The music room at Norton Rose Fulbright has panoramic windows looking out over tower bridge and a baby grand piano: an enviable practice room. My friend, Tomyr and I were there to run a workshop on Terry Riley’s In C and discussed how minimalist music has affected our culture. The workshop was part of our work with Music In Offices, an organisation which provides music lessons, choirs, workshops and team building projects to offices around London. Our scratch band was formed of professionals with various musical backgrounds playing: flute, melodeon, djembe, piano, vibraphone and ukulele. In C is one of the most performed pieces of the minimalist era, this owing to the fact that it can be performed by any combination of instruments. The aleatoric element of not knowing who was going to show up to the workshop added to the beauty of it. Our chance combination of instruments made a fascinating sound and one unlike any other performance of In C I’ve heard.
We began the workshop with a performance of Steve Reich’s Clapping Music. The piece demonstrates Reich’s technique of phasing. It also served to illustrate the quintessentially minimalist idea of using minimum resources for the maximum results. There is no variation in pitch, timbre or harmony, just one rhythm being clapped by two people creating five minutes worth of engrossing music. We rehearsed the piece as a group and managed to perform the first few bars together. Tomyr and I had been practising Clapping Music all week in our kitchen and were worried it may be too difficult for participants to join. The participants rose to the challenge. They were happy to try an exercise which even professional musicians are apprehensive of.
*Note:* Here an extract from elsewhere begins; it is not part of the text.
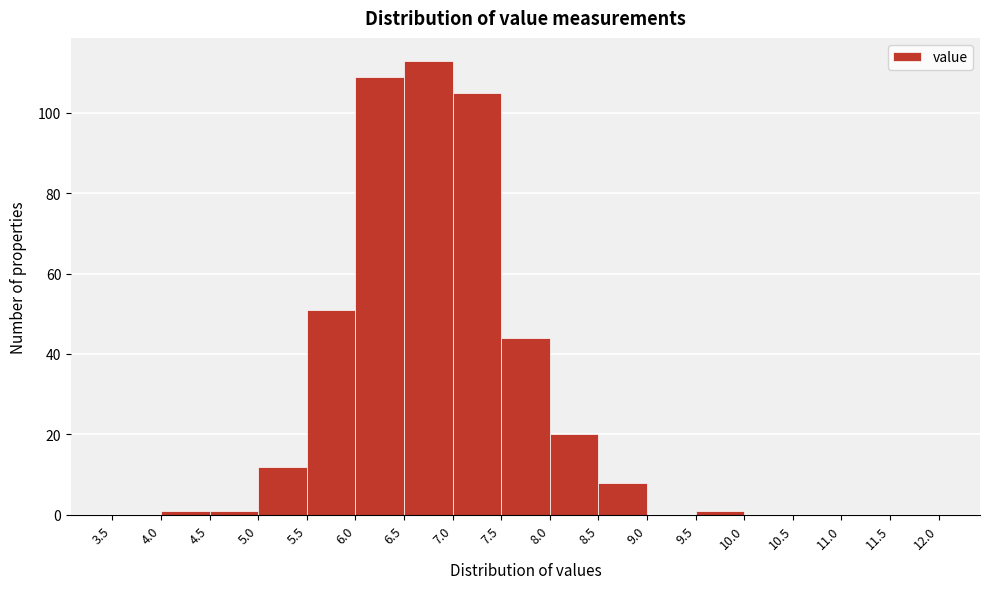

How tall is the bar that spans 7.0 to 7.5 on the x-axis? The values are not printed on the chart, so give them approximately, as read against the axis.

106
As a sort of musical icebreaker, we played a couple of improvisation games. I invited the participants to play a note within the C major scale for as long as their breath lasts and then change note. Then we improvised short rhythmic cells, still using only notes in C major. Finally, I removed all the rules and we played a brilliant cacophony for 5 minutes. I was overjoyed at the confidence with which the participants performed these improvisations. When I was a student at Guildhall a professor asked us to try these same games as an introduction to jazz improvisation. When they shouted “go!” there was a solid 30 seconds of silence, 30 seconds worth of visceral self-consciousness. A group full of students who do nothing but play music were so concerned that they may play the ‘wrong’ thing that they didn’t play at all. I expected the same muted response in our In C workshop. I had a stock speech about it being impossible to be wrong and how Miles Davis would play the ‘wrong’ note so confidently that it would become the ‘right note’. In the end, I didn’t need to encourage them to think ‘what would Miles Davis do?’ because they played confidently right from the start.
This made me think about the differences between a group of music students at Guildhall and a group of office professionals at Norton Rose Fulbright. One obvious distinction is technical proficiency: students will be more in tune, more rhythmically precise and quicker to sight-read parts. Beyond this distinction, the line is a lot more blurred than I first thought. You may think a music student would have more contextual knowledge allowing for a well-informed interpretation of a piece but many times my adult students have demonstrated a far more comprehensive knowledge of music history than me. You may think that someone who has dedicated their whole life to music may have some intense love for music which would shine through in their performances but within that assumption lies a difficult question: do music students love music more than adult amateurs? People have all sorts of ulterior motives for learning music: children learn to help them make friends, teenagers take grade exams so their UCAS applications look good, professional musicians often perform just for money’s sake. For adult amateurs the motivations are different, there are less social pressures to learn. An adult is free from entrance exams, pushy parents and school concerts. Often, I get the sense that my pupils love music as much or even more than me and my colleagues. They are playing music for music’s sake, without ulterior motive and that’s a beautiful thing.
We worked through the 36 cells of In C and then prepared for a full performance. Our final rendition took about 10 minutes to perform and was by all measures a great success. With that, there was no line between professional and amateur. This was not a good performance for a group of amateurs but simply a good performance. Amongst styles of music, classical music is unique in its desire for technical perfection. This stems from the need to correctly realise a composer’s instructions: in jazz, folk or pop music the instructions are rarely as strict and the performer takes more ownership of what they perform. Classical performances (even when performed by professional musicians) are often totally dismissed if they’re not immaculate. One need look no further than the youtube comments beneath Barenboim’s performance at Jaques Chirac’s funeral service to see how offended people become from a couple of missed notes.
I see our performance of In C as proof that perfection is not necessary for a successful classical performance. Confidence, intrigue and open-mindedness are far more important for the rehearsal and performance process.